Kepler was wrong, but that didn't stop some of his successors from adopting his approach. Nineteenth-century astronomers in Italy and the U.S. were sure as eggs they had seen alien-built canals braiding the surface of Mars. Today, amateur sleuths enthusiastically sift through NASA's stock of rover and orbital photos and seem to have little trouble finding everything from scowling faces to small mermaids in the martian dirt - purported evidence that intelligent beings have infested the Red Planet.

However, despite the fact that this approach has produced nothing but false alarms, a new technique developed in England may give observers a shot at espying something real.

Historically, a fundamental problem with finding alien technology on another planet or moon was that it relied on low-resolution imagery, which is to say views with limited detail. In the case of the martian canals, Victorian era telescopes couldn't resolve anything smaller than about a second of arc, which at best corresponds to objects at least 150 miles across. That means anything smaller should be invisible, and you'd think that astronomers would flinch at the idea of canals as wide as New Jersey. But they didn't. Rather, they trusted their eyes, and suggested that the canals were bordered by wide swaths of vegetation. Straining to see something at the limit of their equipment, these observers were fooled into thinking they had witnessed something important.

Today, we have rovers actually motoring around the surface of Mars, and obviously they can see extremely fine detail. But the rovers only examine a small fraction of the martian landscape. The sharpest eye in the skies above Mars - a camera that could, in principle, map much more of the planet - is the HiRISE camera on the Mars Reconnaissance Orbiter. From its perch 15 thousand miles above the surface, it has a resolution of about 10 inches per pixel. In other words, it could - with difficulty - see a white dinner plate on Mars. As a single spot.
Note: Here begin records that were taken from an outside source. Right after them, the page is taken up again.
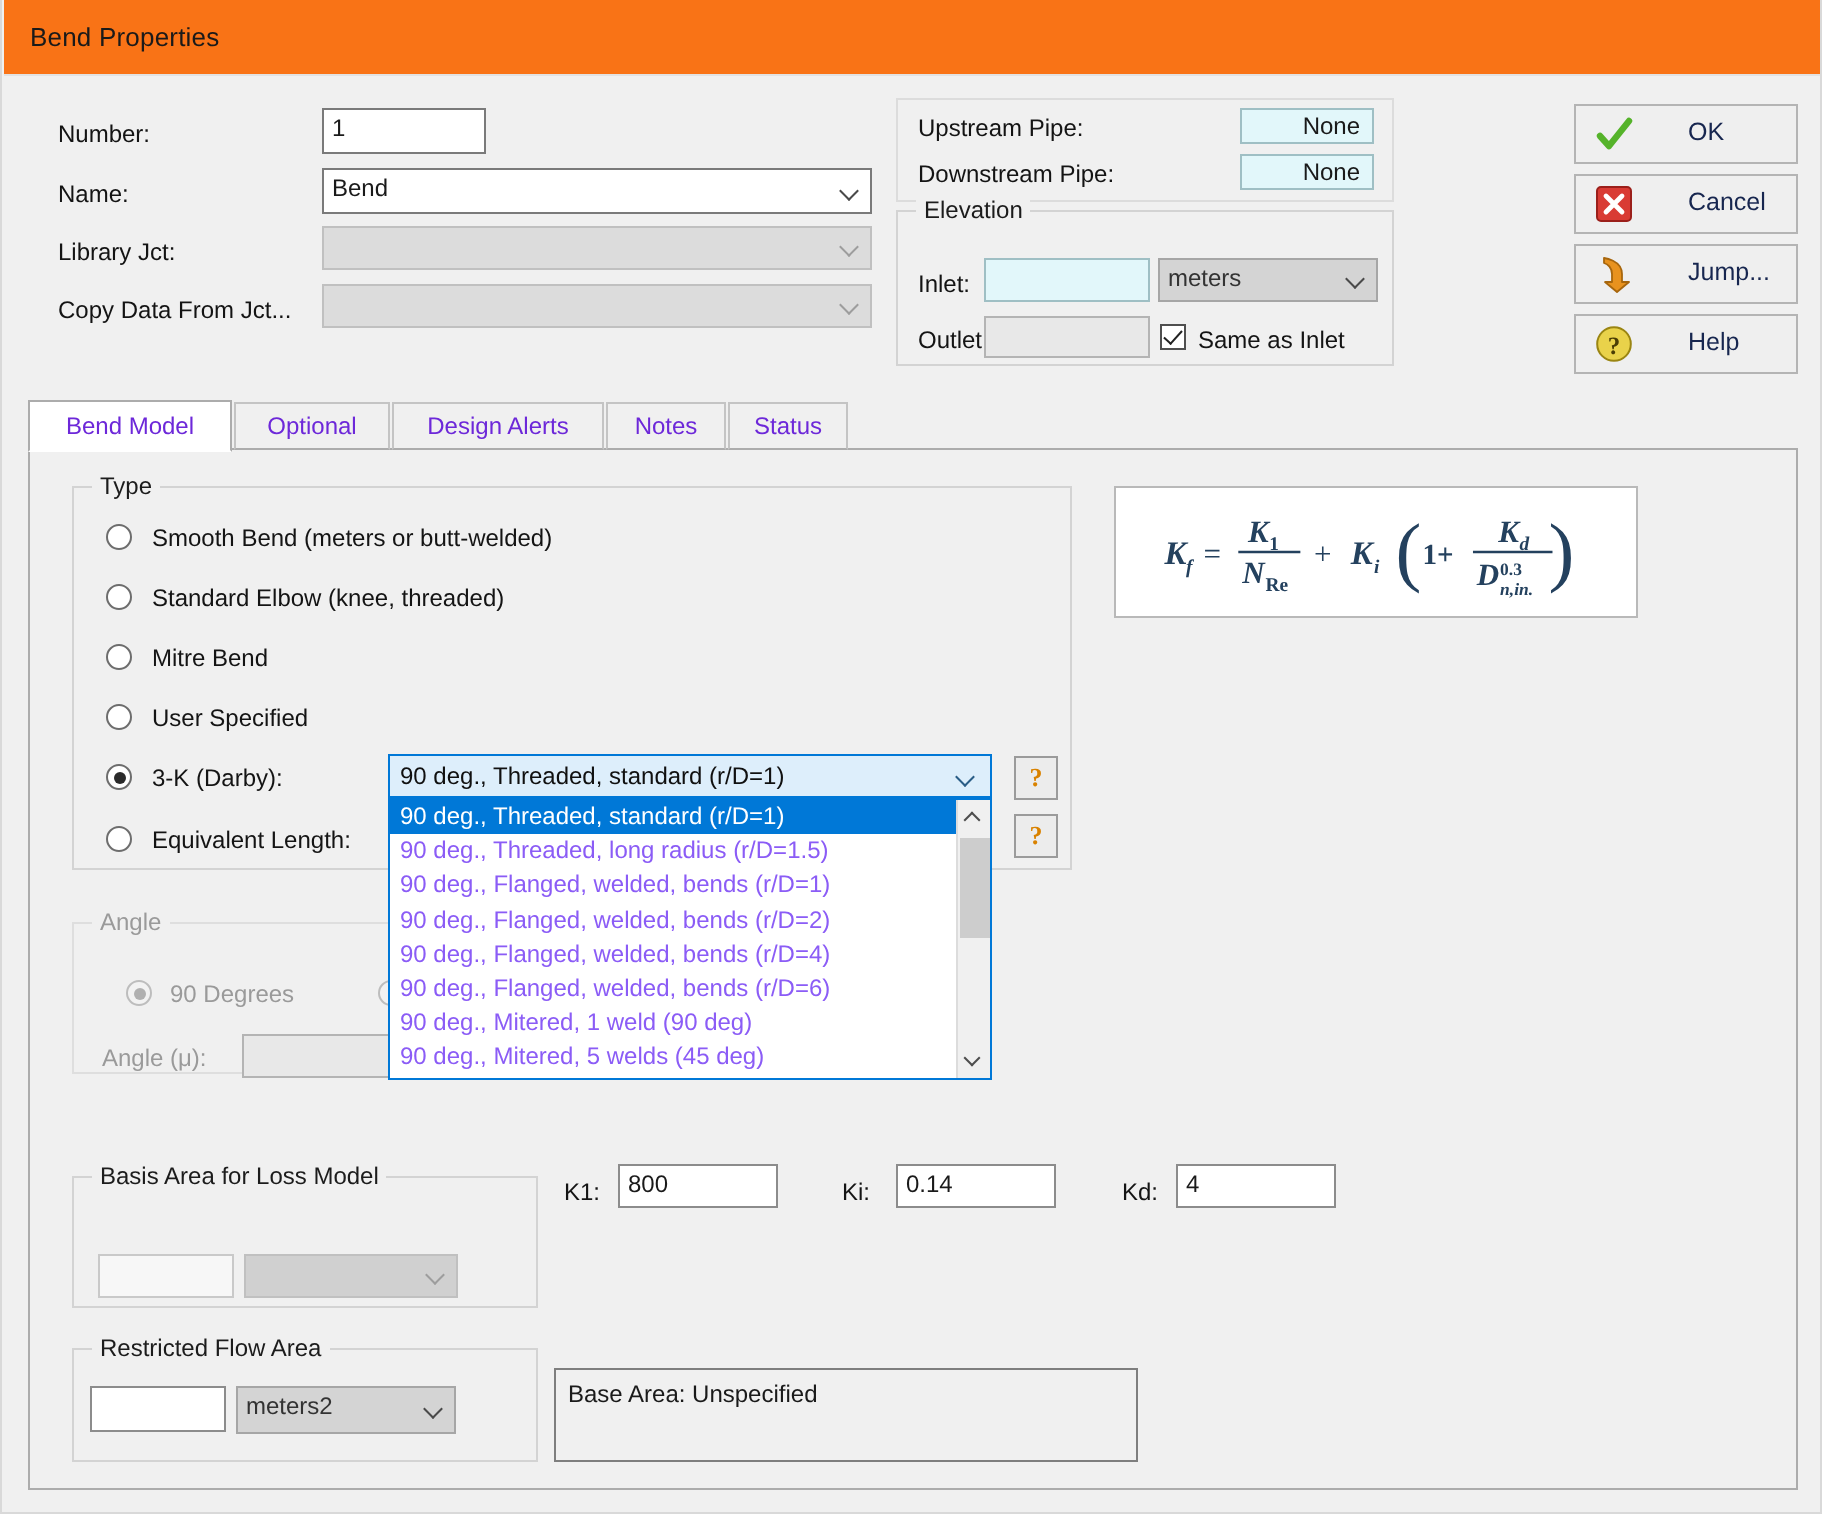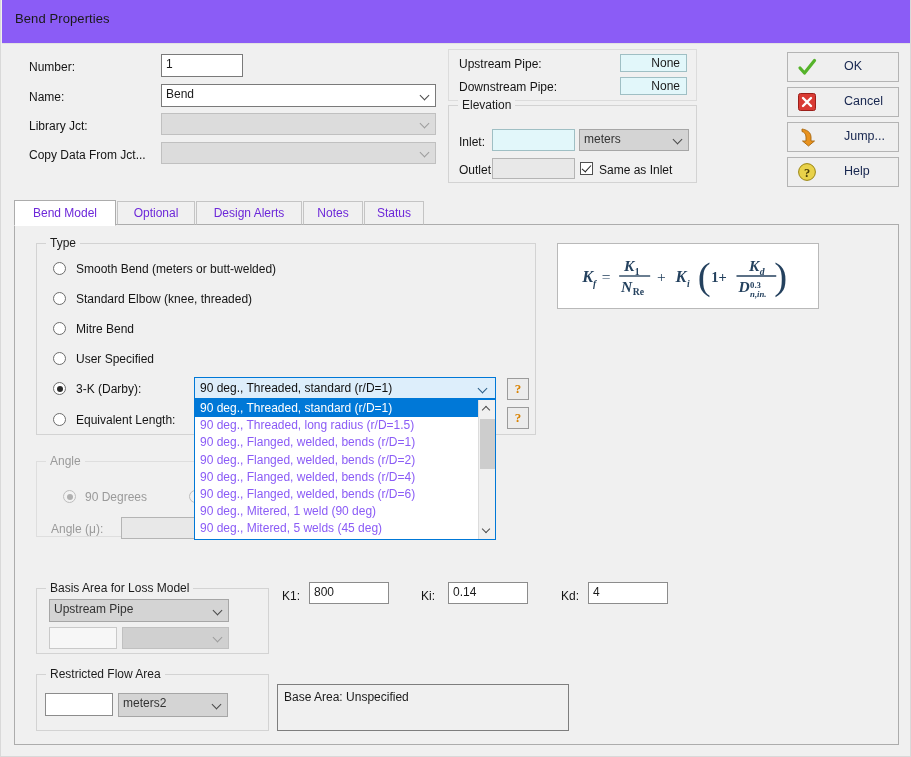--- a/index.html
+++ b/index.html
@@ -15,22 +15,22 @@
   }
   .window{
     position:absolute;left:0;top:0;width:911px;height:757px;
     background:#f0f0f0;
     border-left:1px solid #d9d9d9;
     border-right:1px solid #d9d9d9;
     border-bottom:1px solid #d9d9d9;
     box-sizing:border-box;
   }
   .titlebar{
-    position:absolute;left:1px;top:0;width:908px;height:44px;
-    background:#8b5cf6;
+    position:absolute;left:1px;top:0;width:908px;height:38px;
+    background:#f97316;
     border-bottom:1px solid #e2e2e2;
     box-sizing:border-box;
   }
   .titlebar .title{
     position:absolute;left:13px;top:11px;
     font-size:13px;color:#1a1a1a;letter-spacing:.1px;
   }
 
   
   .lbl{position:absolute;font-size:12px;color:#141414;white-space:nowrap;}
@@ -333,24 +333,20 @@
   <div class="radio dis" style="left:188px;top:490px;"></div>
   <div class="lbl dim" style="left:50px;top:522px;">Angle (μ):</div>
   <div class="tbox ro" style="left:120px;top:517px;width:78px;height:22px;"></div>
   <div class="combo dis" style="left:205px;top:517px;width:130px;height:22px;">
     <span class="arw"></span>
   </div>
 
   <div class="group" style="left:35px;top:588px;width:233px;height:66px;">
     <span class="gtitle">Basis Area for Loss Model</span>
   </div>
-  <div class="combo gray" style="left:48px;top:599px;width:180px;height:23px;">
-    <span>Upstream Pipe</span>
-    <span class="arw"></span>
-  </div>
   <div class="tbox" style="left:48px;top:627px;width:68px;height:22px;background:#f7f7f7;border-color:#c9c9c9;"></div>
   <div class="combo dis" style="left:121px;top:627px;width:107px;height:22px;background:#d0d0d0;">
     <span></span>
     <span class="arw"></span>
   </div>
 
   <div class="lbl" style="left:281px;top:589px;">K1:</div>
   <div class="tbox" style="left:308px;top:582px;width:80px;height:22px;border-color:#8c8c8c;">800</div>
 
   <div class="lbl" style="left:420px;top:589px;">Ki:</div>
Impressive. But a new scheme for sharpening orbiter imagery, developed by researchers at University College London (UCL), could improve this resolution by five times.
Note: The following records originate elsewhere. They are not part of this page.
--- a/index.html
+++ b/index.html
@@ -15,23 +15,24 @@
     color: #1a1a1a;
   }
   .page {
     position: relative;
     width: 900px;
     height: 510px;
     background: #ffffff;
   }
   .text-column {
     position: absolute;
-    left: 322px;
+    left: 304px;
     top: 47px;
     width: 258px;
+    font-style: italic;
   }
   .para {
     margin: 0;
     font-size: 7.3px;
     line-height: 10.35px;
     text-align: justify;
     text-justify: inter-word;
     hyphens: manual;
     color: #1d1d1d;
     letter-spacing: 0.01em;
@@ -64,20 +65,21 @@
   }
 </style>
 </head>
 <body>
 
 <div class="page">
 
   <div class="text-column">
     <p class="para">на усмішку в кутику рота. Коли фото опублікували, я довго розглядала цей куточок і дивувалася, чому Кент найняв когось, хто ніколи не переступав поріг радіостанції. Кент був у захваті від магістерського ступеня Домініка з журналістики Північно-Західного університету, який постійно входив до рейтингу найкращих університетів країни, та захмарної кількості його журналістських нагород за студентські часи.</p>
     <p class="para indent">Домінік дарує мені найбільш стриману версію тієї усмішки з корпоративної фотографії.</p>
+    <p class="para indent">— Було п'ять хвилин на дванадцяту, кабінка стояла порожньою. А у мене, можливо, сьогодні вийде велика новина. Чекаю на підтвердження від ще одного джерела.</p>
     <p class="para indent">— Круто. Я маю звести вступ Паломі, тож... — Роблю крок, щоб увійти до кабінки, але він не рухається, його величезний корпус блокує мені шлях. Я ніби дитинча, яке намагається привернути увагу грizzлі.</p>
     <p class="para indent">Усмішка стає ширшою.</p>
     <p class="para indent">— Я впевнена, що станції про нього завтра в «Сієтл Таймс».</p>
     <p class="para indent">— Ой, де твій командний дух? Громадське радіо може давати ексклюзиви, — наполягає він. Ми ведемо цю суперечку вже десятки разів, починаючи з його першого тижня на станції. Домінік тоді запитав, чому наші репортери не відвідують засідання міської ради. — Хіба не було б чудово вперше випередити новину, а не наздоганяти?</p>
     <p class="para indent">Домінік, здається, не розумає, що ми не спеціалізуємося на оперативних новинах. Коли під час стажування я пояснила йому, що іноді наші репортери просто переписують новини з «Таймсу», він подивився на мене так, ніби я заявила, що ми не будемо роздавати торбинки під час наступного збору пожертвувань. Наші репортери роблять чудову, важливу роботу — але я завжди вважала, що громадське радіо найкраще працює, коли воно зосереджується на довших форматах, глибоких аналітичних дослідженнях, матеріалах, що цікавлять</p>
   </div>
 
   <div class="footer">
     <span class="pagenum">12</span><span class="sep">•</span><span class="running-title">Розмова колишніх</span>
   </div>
The basic idea is easy to grasp. If you mount your camera on a tripod and snap multiple pictures of a static landscape, the resulting series of photos will all be the same (disregarding noise in the camera). Each pixel will record the same splotch of landscape. There would be little gain in somehow combining these multiple photos.

But now consider dispensing with the tripod and hand-holding the camera. The pictures are no longer identical, as the array of pixels "move around". There's information in the ensemble of photos about detail smaller than individual pixels, and with the right analysis, you can produce a higher resolution result than is possible with a single picture.

This is what the UCL research team has done. When applied to HiRISE's repeated orbital scans of the martian landscape - each one of which is slightly different - they can tease out details as small as an expresso cup. Rover tracks - barely discernable in conventional photos from orbit - become as obvious as vaudeville humor.

Now this is a technical advance, and frankly there's not much new science in better pictures of rover tracks. But here's the promise: This scheme, which could in principle take advantage of "big data" computational power, might eventually allow orbiters to generate ultra-high resolution images of all the Red Planet. It would be a kind of Google Earth for Mars, but with much better photos. Using the UCL sharpening technique, I reckon HiRISE could map the Red Planet with the kind of detail that you'd get from a camera-carrying drone sailing 500 feet above the ground.

So what could you find with pictures like that? You'd certainly have a better chance of understanding the geological (and hydrological) history of Mars. That would be more than a little interesting. And maybe you'd find evidence of ancient surface biology, although I'm not inclined to bet on that.

But here's another idea. Many people - from scientists to sci-fi writers - have ruminated on the possibility that Earth was long ago discovered by another society. After all, the planet's been sitting around for more than four billion years. If anyone has ever visited our world, it's possible they left a calling card. And just as in Arthur C. Clarke's story "2001", they would have realized that leaving an artifact on the Moon would be a better deal than situating it on Earth. That's because weather and tectonic activity would eventually obliterate any alien time capsule abandoned on our planet. But not on the moon.

Techniques such as that developed by UCL could turn lunar orbital photos into high-res imagery that anyone could peruse on the web. We could see technology the size of a cell phone, assuming a setup similar to HiRISE. And indeed, NASA's Lunar Reconnaissance Orbiter is literally in a position to do this.

Do I believe there's really an extraterrestrial time capsule on the Moon just waiting to be discovered? Admittedly that's a long shot. But it's a better shot than examining rover photos for mermaids.